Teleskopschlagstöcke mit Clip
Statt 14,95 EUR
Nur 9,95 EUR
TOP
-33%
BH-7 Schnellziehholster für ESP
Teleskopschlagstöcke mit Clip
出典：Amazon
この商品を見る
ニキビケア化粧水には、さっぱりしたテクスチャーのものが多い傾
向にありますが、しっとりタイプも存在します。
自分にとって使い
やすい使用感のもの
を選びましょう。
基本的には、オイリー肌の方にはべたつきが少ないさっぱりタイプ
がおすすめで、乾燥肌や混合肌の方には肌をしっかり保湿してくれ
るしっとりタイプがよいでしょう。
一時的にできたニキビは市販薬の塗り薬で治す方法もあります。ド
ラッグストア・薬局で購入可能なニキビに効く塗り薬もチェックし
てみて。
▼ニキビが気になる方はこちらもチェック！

* [Exercise requirements] Please retype all of the material above, line for line, without changing a single character.

* [Response area]
Teleskopschlagstöcke mit Clip
Statt 14,95 EUR
Nur 9,95 EUR
TOP
-33%
BH-7 Schnellziehholster für ESP
Teleskopschlagstöcke mit Clip
出典：Amazon
この商品を見る
ニキビケア化粧水には、さっぱりしたテクスチャーのものが多い傾
向にありますが、しっとりタイプも存在します。
自分にとって使い
やすい使用感のもの
を選びましょう。
基本的には、オイリー肌の方にはべたつきが少ないさっぱりタイプ
がおすすめで、乾燥肌や混合肌の方には肌をしっかり保湿してくれ
るしっとりタイプがよいでしょう。
一時的にできたニキビは市販薬の塗り薬で治す方法もあります。ド
ラッグストア・薬局で購入可能なニキビに効く塗り薬もチェックし
てみて。
▼ニキビが気になる方はこちらもチェック！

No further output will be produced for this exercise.